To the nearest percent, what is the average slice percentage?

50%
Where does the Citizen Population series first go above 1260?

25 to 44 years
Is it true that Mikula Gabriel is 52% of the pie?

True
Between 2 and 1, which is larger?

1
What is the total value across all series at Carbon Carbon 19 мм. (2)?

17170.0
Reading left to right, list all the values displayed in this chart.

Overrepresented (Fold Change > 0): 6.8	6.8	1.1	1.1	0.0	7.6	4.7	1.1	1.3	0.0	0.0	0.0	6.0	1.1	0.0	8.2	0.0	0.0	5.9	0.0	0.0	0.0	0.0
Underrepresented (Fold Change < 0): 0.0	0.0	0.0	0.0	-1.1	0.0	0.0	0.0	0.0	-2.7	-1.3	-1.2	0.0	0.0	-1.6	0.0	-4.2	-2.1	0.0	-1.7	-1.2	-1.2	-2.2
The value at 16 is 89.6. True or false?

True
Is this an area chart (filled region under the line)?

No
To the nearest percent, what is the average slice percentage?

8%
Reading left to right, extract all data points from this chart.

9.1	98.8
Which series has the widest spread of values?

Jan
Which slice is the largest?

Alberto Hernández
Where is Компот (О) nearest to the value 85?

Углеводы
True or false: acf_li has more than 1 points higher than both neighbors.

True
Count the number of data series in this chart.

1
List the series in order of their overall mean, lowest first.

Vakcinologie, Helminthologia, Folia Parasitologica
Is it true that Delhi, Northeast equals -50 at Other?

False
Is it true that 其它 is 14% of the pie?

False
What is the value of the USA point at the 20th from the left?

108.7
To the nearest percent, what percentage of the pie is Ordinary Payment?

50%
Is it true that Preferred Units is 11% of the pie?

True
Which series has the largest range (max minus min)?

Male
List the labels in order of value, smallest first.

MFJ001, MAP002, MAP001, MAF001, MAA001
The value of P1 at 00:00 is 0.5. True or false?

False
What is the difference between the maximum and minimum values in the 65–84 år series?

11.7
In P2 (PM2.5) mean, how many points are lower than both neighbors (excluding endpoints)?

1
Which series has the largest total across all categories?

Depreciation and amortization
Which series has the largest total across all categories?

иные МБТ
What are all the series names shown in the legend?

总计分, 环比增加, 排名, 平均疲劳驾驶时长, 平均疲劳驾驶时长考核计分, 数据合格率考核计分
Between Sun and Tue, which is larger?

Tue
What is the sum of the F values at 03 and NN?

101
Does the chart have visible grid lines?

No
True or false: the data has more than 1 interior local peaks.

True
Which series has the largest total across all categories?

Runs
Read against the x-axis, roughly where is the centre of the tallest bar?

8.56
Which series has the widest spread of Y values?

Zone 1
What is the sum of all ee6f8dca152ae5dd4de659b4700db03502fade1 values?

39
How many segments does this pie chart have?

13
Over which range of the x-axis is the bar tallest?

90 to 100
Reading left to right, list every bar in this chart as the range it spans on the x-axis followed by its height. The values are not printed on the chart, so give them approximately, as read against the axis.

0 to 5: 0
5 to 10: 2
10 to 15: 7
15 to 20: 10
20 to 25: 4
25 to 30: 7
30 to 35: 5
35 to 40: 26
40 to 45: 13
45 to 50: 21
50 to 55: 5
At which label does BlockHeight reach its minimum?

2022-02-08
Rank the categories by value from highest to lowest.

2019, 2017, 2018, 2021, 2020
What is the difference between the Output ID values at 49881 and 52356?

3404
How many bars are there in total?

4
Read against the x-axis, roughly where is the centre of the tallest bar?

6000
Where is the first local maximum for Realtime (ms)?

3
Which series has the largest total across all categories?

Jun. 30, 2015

===

__Exercise aim__
Reproduce the entire listing above verbatim, line for line, without altering anything.

__Task result__
To the nearest percent, what is the average slice percentage?

50%
Where does the Citizen Population series first go above 1260?

25 to 44 years
Is it true that Mikula Gabriel is 52% of the pie?

True
Between 2 and 1, which is larger?

1
What is the total value across all series at Carbon Carbon 19 мм. (2)?

17170.0
Reading left to right, list all the values displayed in this chart.

Overrepresented (Fold Change > 0): 6.8	6.8	1.1	1.1	0.0	7.6	4.7	1.1	1.3	0.0	0.0	0.0	6.0	1.1	0.0	8.2	0.0	0.0	5.9	0.0	0.0	0.0	0.0
Underrepresented (Fold Change < 0): 0.0	0.0	0.0	0.0	-1.1	0.0	0.0	0.0	0.0	-2.7	-1.3	-1.2	0.0	0.0	-1.6	0.0	-4.2	-2.1	0.0	-1.7	-1.2	-1.2	-2.2
The value at 16 is 89.6. True or false?

True
Is this an area chart (filled region under the line)?

No
To the nearest percent, what is the average slice percentage?

8%
Reading left to right, extract all data points from this chart.

9.1	98.8
Which series has the widest spread of values?

Jan
Which slice is the largest?

Alberto Hernández
Where is Компот (О) nearest to the value 85?

Углеводы
True or false: acf_li has more than 1 points higher than both neighbors.

True
Count the number of data series in this chart.

1
List the series in order of their overall mean, lowest first.

Vakcinologie, Helminthologia, Folia Parasitologica
Is it true that Delhi, Northeast equals -50 at Other?

False
Is it true that 其它 is 14% of the pie?

False
What is the value of the USA point at the 20th from the left?

108.7
To the nearest percent, what percentage of the pie is Ordinary Payment?

50%
Is it true that Preferred Units is 11% of the pie?

True
Which series has the largest range (max minus min)?

Male
List the labels in order of value, smallest first.

MFJ001, MAP002, MAP001, MAF001, MAA001
The value of P1 at 00:00 is 0.5. True or false?

False
What is the difference between the maximum and minimum values in the 65–84 år series?

11.7
In P2 (PM2.5) mean, how many points are lower than both neighbors (excluding endpoints)?

1
Which series has the largest total across all categories?

Depreciation and amortization
Which series has the largest total across all categories?

иные МБТ
What are all the series names shown in the legend?

总计分, 环比增加, 排名, 平均疲劳驾驶时长, 平均疲劳驾驶时长考核计分, 数据合格率考核计分
Between Sun and Tue, which is larger?

Tue
What is the sum of the F values at 03 and NN?

101
Does the chart have visible grid lines?

No
True or false: the data has more than 1 interior local peaks.

True
Which series has the largest total across all categories?

Runs
Read against the x-axis, roughly where is the centre of the tallest bar?

8.56
Which series has the widest spread of Y values?

Zone 1
What is the sum of all ee6f8dca152ae5dd4de659b4700db03502fade1 values?

39
How many segments does this pie chart have?

13
Over which range of the x-axis is the bar tallest?

90 to 100
Reading left to right, list every bar in this chart as the range it spans on the x-axis followed by its height. The values are not printed on the chart, so give them approximately, as read against the axis.

0 to 5: 0
5 to 10: 2
10 to 15: 7
15 to 20: 10
20 to 25: 4
25 to 30: 7
30 to 35: 5
35 to 40: 26
40 to 45: 13
45 to 50: 21
50 to 55: 5
At which label does BlockHeight reach its minimum?

2022-02-08
Rank the categories by value from highest to lowest.

2019, 2017, 2018, 2021, 2020
What is the difference between the Output ID values at 49881 and 52356?

3404
How many bars are there in total?

4
Read against the x-axis, roughly where is the centre of the tallest bar?

6000
Where is the first local maximum for Realtime (ms)?

3
Which series has the largest total across all categories?

Jun. 30, 2015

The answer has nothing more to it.